In this article, I will detail how an attacker using a low-complexity exploit can enumerate and view files remotely on a popular home automation web-app. This can be performed without authentication by exploiting a new Directory-Traversal vulnerability I found (CVE-2021–3152).

The web-application I researched is called “Home Assistant”, which is an “Open-source home automation that puts local control and privacy first”. More specifically the popular custom integration in which I discovered the new vulnerability is called “Home Assistant Community Store”. HACS “is an integration that gives the user a powerful UI to handle downloads of custom integrations and plugins.

I would like to clarify that this vulnerability only affects users that have installed custom integrations in Home Assistant. But since it does not require a high skilled attacker or authentication to perform successfully, its damage potential is vast.

I started my enumeration by running the traffic of the web-app through Burp Suite proxy until I found an interesting folder named “hacsfiles” — which is created for the HACS custom integration mentioned above.


The folder associated with the HACS custom integration. (Burp Suite)


As an attacker attempting to view files remotely with no authentication, I attempted to fuzz GET requests with “WFUZZ” and with a well-known list of filenames called “raft-medium-files.txt”, but I found no interesting files (at first).
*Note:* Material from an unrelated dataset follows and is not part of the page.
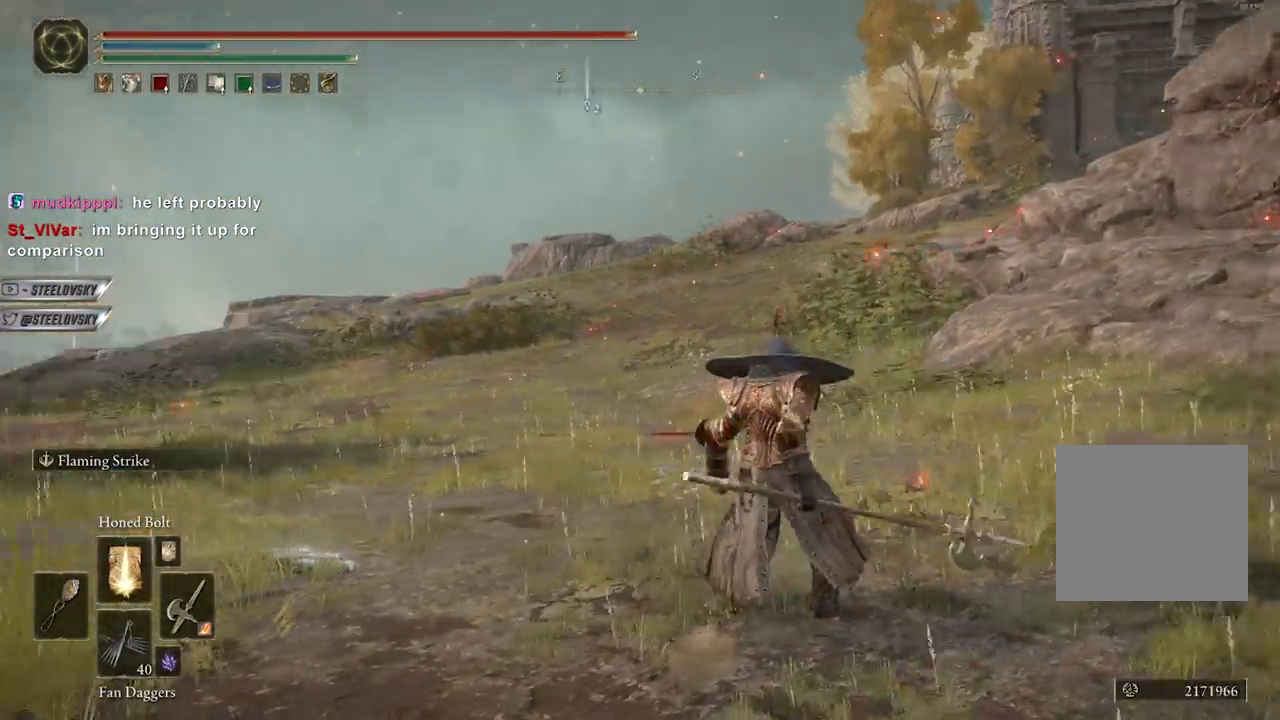
{"buttons": [], "left_stick": "up", "right_stick": "right", "events": [[167, "right_stick", "center"], [417, "right_stick", "right"], [450, "left_stick", "up"]]}
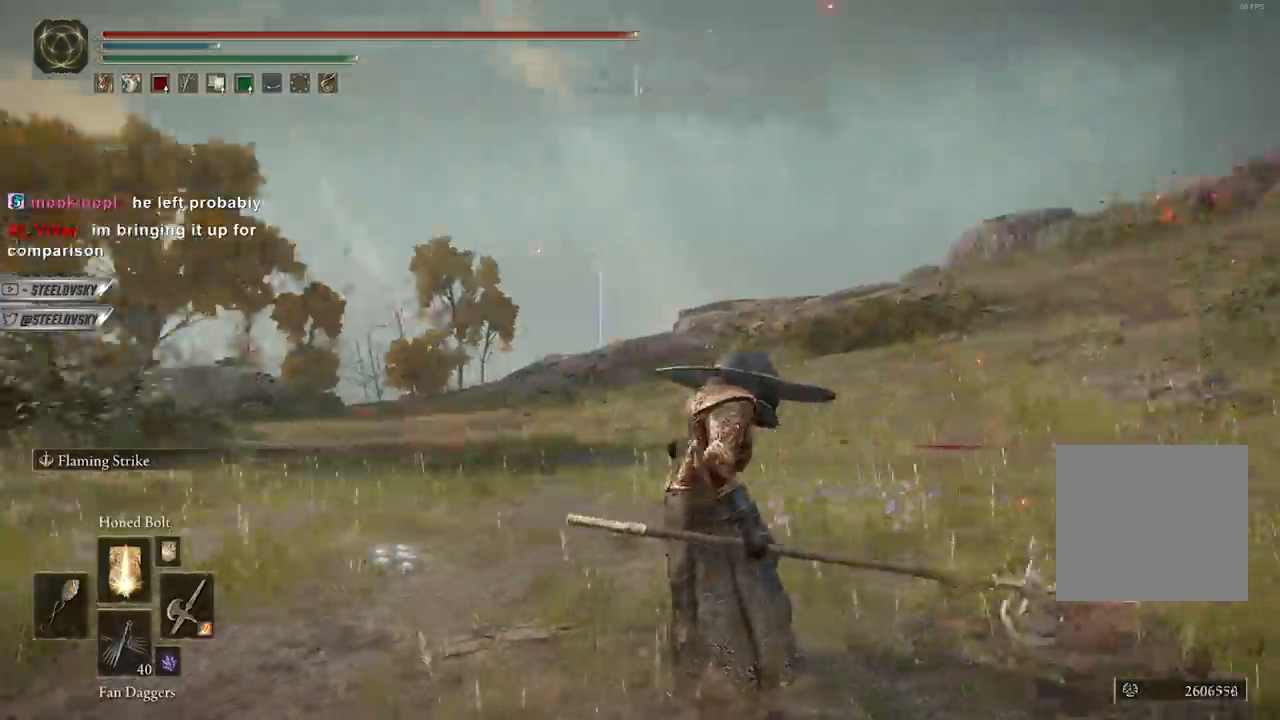
{"buttons": ["B"], "left_stick": "up", "right_stick": "center", "events": [[117, "B", "down"], [217, "right_stick", "center"]]}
wfuzz -c — hc 401,403,404,500 -w ~/raft-medium-files.txt 

http://192.168.1.15:8123/hacsfiles/FUZZ


Since enumerating files in the /hacsfiles folder was unsuccessful, I attempted to list files that are outside the said folder by changing my wordlist to a Directory Traversal wordlist from

Pentestlabs. 

https://pentestlab.blog/2012/06/29/directory-traversal-cheat-sheet/


$ wfuzz -c — hc 401,403,404,500 -w ./directoy-traversal-wordlist.txt 

http://192.168.1.15:8123/hacsfiles/FUZZ


WFUZZ output


Gotcha! The site responded with “200 OK” code — which seems promising.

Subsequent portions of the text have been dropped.